╔══

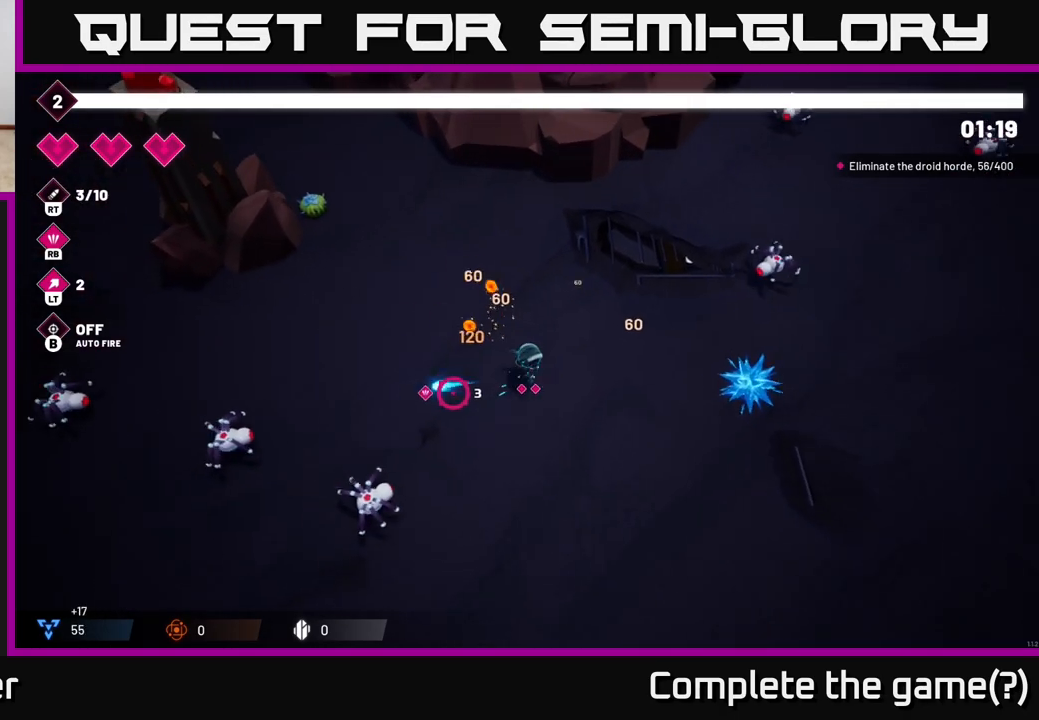
{"buttons": [], "left_stick": "down-left", "right_stick": "down", "events": [[217, "left_stick", "left"], [383, "left_stick", "down-left"], [450, "right_stick", "down"]]}
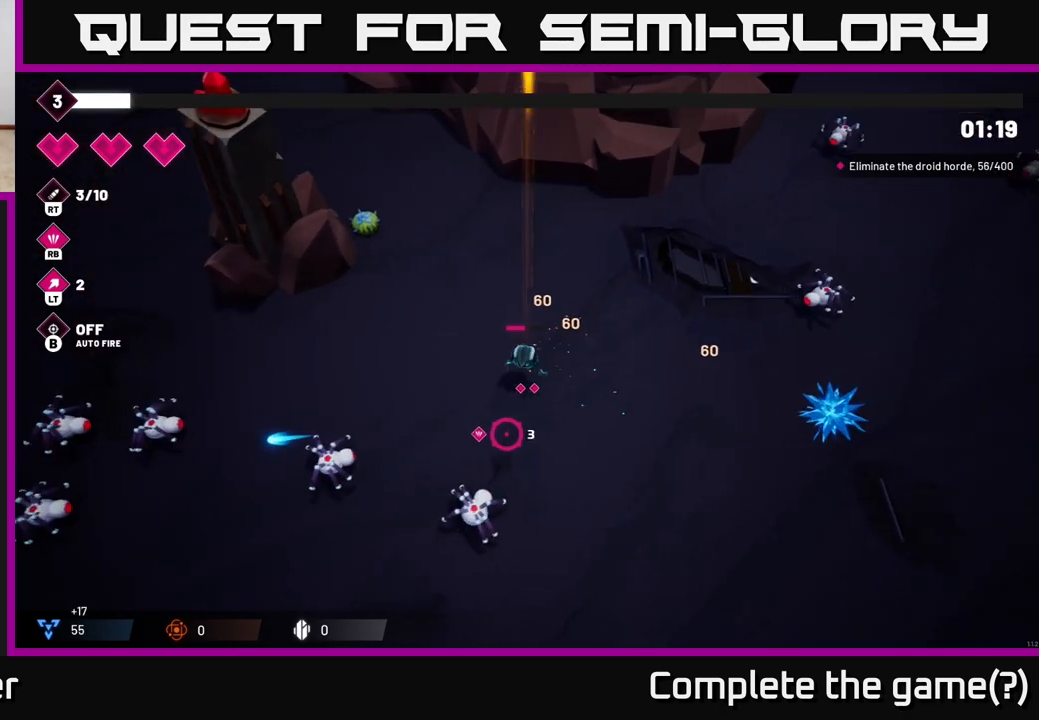
{"buttons": ["R2"], "left_stick": "down", "right_stick": "down", "events": [[100, "R2", "down"], [233, "left_stick", "down"]]}
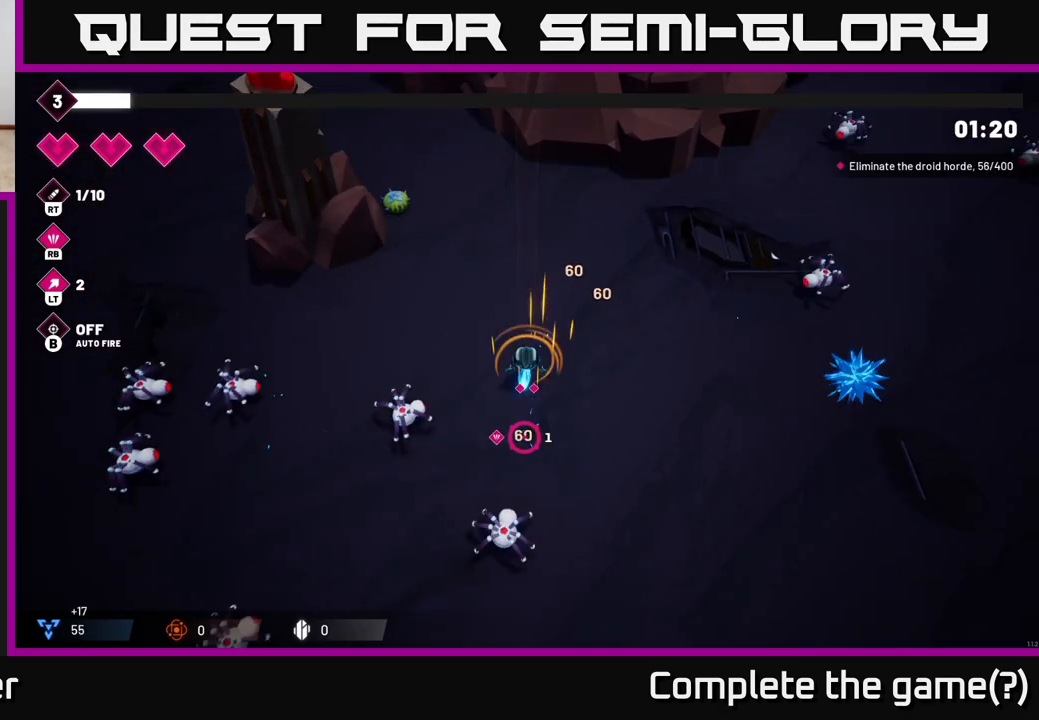
{"buttons": ["R2"], "left_stick": "down-right", "right_stick": "left", "events": [[83, "R2", "up"], [183, "right_stick", "left"], [333, "R2", "down"], [467, "left_stick", "down-right"]]}
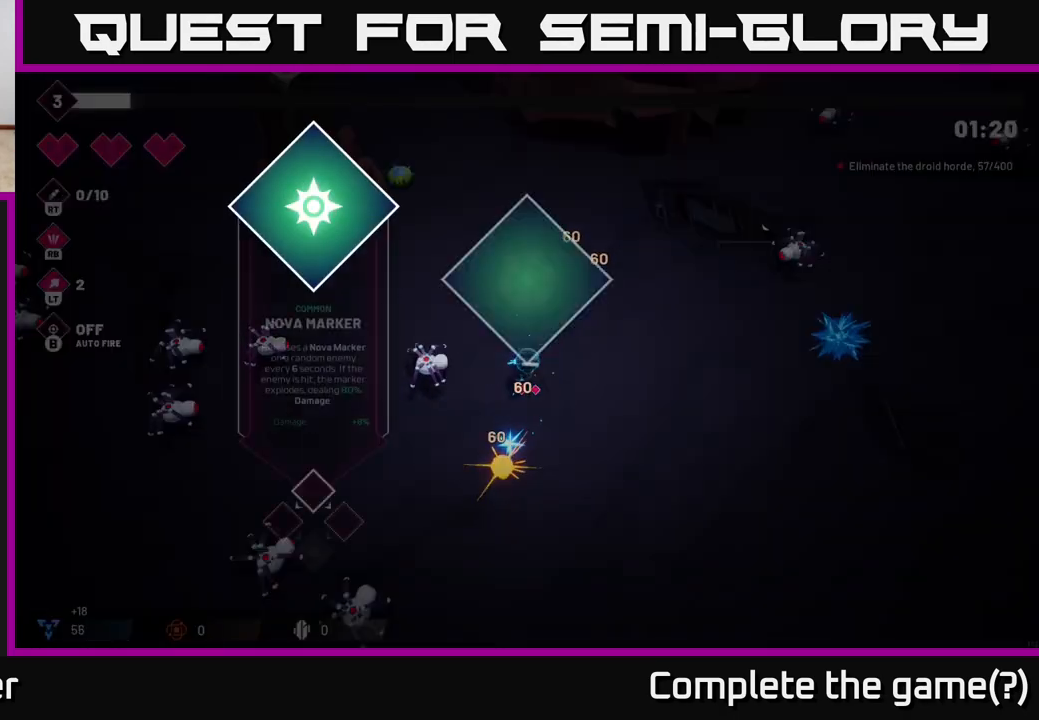
{"buttons": [], "left_stick": "center", "right_stick": "center", "events": [[200, "R2", "up"], [233, "left_stick", "center"], [400, "right_stick", "center"]]}
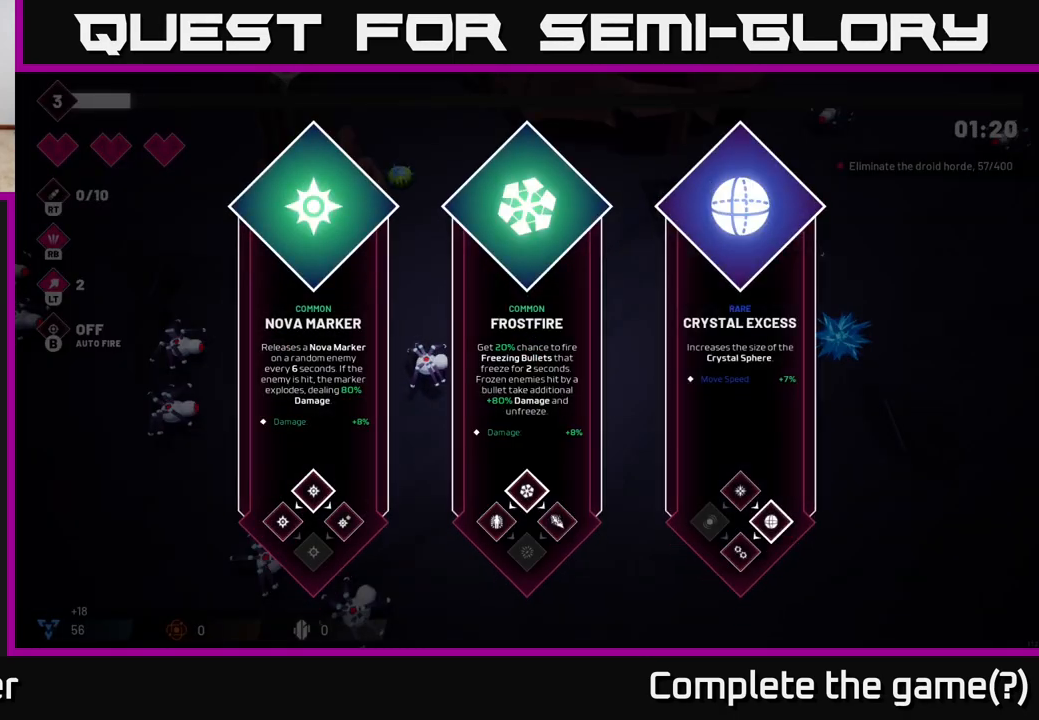
{"buttons": [], "left_stick": "right", "right_stick": "center", "events": [[383, "left_stick", "right"]]}
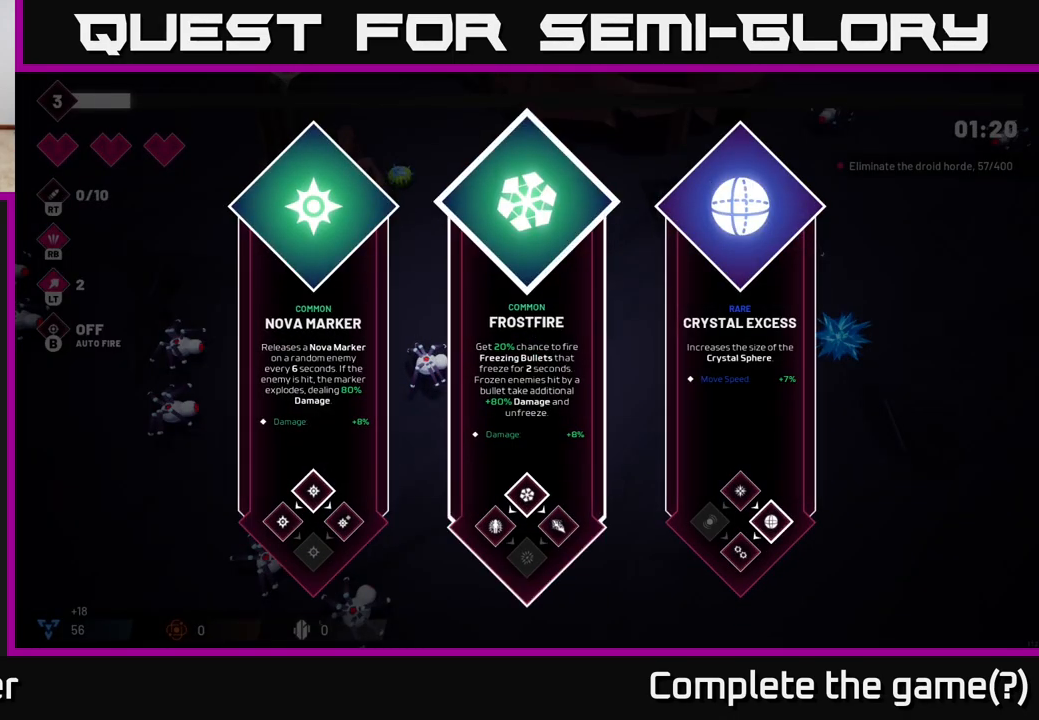
{"buttons": [], "left_stick": "left", "right_stick": "center", "events": [[83, "left_stick", "center"], [367, "left_stick", "left"]]}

╚══

#### [ABOUT THIS EXERCISE]
Each entry above must be repeated word for word, minus its images.

#### [RESULT BELOW]
{"buttons": [], "left_stick": "down-left", "right_stick": "down", "events": [[217, "left_stick", "left"], [383, "left_stick", "down-left"], [450, "right_stick", "down"]]}
{"buttons": ["R2"], "left_stick": "down", "right_stick": "down", "events": [[100, "R2", "down"], [233, "left_stick", "down"]]}
{"buttons": ["R2"], "left_stick": "down-right", "right_stick": "left", "events": [[83, "R2", "up"], [183, "right_stick", "left"], [333, "R2", "down"], [467, "left_stick", "down-right"]]}
{"buttons": [], "left_stick": "center", "right_stick": "center", "events": [[200, "R2", "up"], [233, "left_stick", "center"], [400, "right_stick", "center"]]}
{"buttons": [], "left_stick": "right", "right_stick": "center", "events": [[383, "left_stick", "right"]]}
{"buttons": [], "left_stick": "left", "right_stick": "center", "events": [[83, "left_stick", "center"], [367, "left_stick", "left"]]}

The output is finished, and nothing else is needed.